Of course you can make time for both (if you so wish) but this is more about being intentional with what you consume rather than getting swept up in it all.

If you leave the twitter thread, video or post feeling fine that’s great but if you feel like you’ve wasted time then maybe you need to start making some changes.

Something to look forward to

This is one of the easiest ways to feel better about life.

Instead of gazing into the abyss of nothingness wondering what the future will hold, you can set yourself up with something to look forward to.

It could be a catch up with a friend in a few days time or a holiday a year from now. But it could also be you making time for a hobby you enjoy one evening after work.

I think the reason having something to look forward to can help us feel better is because it gives us some indication of how the future will be. Granted we can’t predict everything but if we can set one or even a few things in stone then suddenly the future isn’t so frightening.

It’s common to fear the unknown and so if you can in some way bring some sense of knowing or stability, it helps make things easier.

Figuring it out as you go

So often we think that we have to have everything worked out.

We convince ourselves that an idea is not enough that we have to have everything mapped out from A to Z and all the steps in between.

But life will never go exactly as you plan, no matter how hard you try to control things.

I’ve learnt that the more you try to control things the less prepared you are for the unexpected. Granted it’s good to have some kind of plan and not just be like a boat with no oars. But you have no control over the flow of the waves.

The optimum circumstance is to be adaptable and often that means being able to figure things out as you go because you can’t plan for every possibility.

 

Changing the rules

In day to day life you might be surprised at how many rules you follow. Things that you are or aren’t supposed to do or say?

Some of them are necessary and help us function well as a society whilst others just restrict us. Some are inflicted by others but some we force upon ourselves.

You make up unhelpful rules that get you off the hook because you cant, you’re not allowed, people don’t do that.

But maybe if something isn’t working out you could take control.

Make the decision to change rules and do something differently.

Small-scale spontaneity

So often we run from spontaneity because it doesn’t allow us to have as much control as we’d like.

We tell ourselves that it’s the wrong decision or that we need to give it more thought or maybe just say no instead of yes.

But the beauty of spontaneity is that it opens us up to other options that we could never even imagine. And so when you say no instead of yes out of trying to be in control you miss out and you don’t even realise it.

I recently did something spontaneous, it wasn’t grand in fact it was very small-scale. But it taught me that there are more benefits saying yes and being spontaneous then I had realised

The Monthly Manifesto

For the last few months of 2019 I’ve been creating a manifesto for each month that I read every morning.

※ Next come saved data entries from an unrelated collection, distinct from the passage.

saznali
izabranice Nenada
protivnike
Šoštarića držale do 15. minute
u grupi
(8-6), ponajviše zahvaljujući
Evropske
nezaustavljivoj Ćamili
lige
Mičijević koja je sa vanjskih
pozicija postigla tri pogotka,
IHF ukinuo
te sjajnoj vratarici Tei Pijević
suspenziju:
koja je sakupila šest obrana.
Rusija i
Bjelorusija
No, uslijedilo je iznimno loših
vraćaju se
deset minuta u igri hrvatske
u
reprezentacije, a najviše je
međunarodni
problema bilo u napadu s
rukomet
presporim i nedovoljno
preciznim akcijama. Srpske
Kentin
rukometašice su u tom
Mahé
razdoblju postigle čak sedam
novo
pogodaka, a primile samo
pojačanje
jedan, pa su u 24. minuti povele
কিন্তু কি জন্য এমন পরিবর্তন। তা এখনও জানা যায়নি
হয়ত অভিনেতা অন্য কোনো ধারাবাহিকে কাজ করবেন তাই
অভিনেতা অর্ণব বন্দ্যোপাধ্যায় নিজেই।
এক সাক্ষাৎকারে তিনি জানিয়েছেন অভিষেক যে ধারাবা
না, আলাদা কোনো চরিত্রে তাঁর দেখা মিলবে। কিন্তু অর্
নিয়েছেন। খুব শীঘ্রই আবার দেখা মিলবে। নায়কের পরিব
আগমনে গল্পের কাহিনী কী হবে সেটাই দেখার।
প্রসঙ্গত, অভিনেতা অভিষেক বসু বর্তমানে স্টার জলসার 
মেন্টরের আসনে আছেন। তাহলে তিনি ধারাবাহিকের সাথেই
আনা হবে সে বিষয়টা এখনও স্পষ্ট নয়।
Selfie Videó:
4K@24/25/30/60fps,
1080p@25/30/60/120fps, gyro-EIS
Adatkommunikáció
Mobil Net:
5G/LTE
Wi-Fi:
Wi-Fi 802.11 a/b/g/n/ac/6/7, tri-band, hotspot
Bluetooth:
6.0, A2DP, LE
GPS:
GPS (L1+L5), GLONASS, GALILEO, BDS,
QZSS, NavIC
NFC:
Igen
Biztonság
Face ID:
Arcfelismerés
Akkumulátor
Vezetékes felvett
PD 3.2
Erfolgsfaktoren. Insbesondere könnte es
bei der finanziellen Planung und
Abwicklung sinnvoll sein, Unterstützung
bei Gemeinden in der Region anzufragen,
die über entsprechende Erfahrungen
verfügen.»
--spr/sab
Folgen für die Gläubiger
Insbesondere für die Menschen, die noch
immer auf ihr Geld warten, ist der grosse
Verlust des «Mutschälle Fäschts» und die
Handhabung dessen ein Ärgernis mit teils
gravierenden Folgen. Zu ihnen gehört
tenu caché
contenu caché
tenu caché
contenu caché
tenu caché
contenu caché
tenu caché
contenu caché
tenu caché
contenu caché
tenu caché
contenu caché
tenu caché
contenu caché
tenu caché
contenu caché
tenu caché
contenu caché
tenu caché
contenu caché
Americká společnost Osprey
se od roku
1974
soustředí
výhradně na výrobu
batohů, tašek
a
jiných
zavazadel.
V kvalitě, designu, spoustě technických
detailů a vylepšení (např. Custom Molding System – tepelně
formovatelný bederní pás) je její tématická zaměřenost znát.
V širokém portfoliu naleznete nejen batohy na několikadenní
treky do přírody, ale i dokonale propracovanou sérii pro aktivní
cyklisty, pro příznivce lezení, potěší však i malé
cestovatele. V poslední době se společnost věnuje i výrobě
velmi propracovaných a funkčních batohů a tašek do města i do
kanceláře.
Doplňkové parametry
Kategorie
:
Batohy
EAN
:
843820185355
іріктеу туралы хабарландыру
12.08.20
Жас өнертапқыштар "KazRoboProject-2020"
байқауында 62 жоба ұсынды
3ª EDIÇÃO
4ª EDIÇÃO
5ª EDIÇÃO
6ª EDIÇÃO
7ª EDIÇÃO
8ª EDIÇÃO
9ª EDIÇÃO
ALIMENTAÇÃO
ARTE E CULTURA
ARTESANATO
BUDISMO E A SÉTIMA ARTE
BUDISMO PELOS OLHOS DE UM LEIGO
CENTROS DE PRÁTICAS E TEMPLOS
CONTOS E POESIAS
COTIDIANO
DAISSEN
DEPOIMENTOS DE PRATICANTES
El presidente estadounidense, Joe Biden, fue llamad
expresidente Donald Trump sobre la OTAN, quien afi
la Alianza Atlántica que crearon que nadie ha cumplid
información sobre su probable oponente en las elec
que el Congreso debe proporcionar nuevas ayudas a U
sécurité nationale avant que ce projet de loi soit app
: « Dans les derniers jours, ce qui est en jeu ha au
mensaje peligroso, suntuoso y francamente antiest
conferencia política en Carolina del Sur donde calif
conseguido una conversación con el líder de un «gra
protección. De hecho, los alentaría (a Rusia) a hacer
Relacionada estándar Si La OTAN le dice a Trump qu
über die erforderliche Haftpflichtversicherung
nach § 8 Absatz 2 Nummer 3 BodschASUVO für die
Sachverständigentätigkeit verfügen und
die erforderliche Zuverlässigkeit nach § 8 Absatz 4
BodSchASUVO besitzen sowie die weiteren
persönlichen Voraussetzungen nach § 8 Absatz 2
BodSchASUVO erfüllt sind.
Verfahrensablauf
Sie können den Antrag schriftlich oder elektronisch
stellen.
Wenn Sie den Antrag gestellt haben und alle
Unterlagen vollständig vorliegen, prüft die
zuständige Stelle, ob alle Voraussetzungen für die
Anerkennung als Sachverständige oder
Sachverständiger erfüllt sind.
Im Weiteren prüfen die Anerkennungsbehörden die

It’s sort of like a list of affirmations around a specific theme like opening up more, speaking my truth or letting go. I don’t remember what sparked this idea but it’s something that I’d recommend.

In some ways it’s also like a love letter to myself full of encouragement and self-belief.

The purpose is to give yourself control over how you begin your day and re-affirm the intentions you have for not only the day but your life overall.

When I write my manifesto I ensure that I’m open and in-flow, I think about what I want to focus on for the coming month, what I need to work on or be reminded of and then I just write.

Each manifesto so far has started with the same 2 sentences that sort of set the scene and open up my mind to fully receive the words that follow.

It isn’t any form of magic but I’ve found that when I start my mornings declaring that ‘I am letting go of what no longer serves me and embracing joy’ it becomes embedded into my subconscious. All of a sudden I’m having moments where I’m questioning why I allow certain things in my life and if they are serving me.

I’m an advocate for having practices that help and this is just one of many things that works for me.

The basis of this particular practice is to begin each day by reminding yourself that change is possible.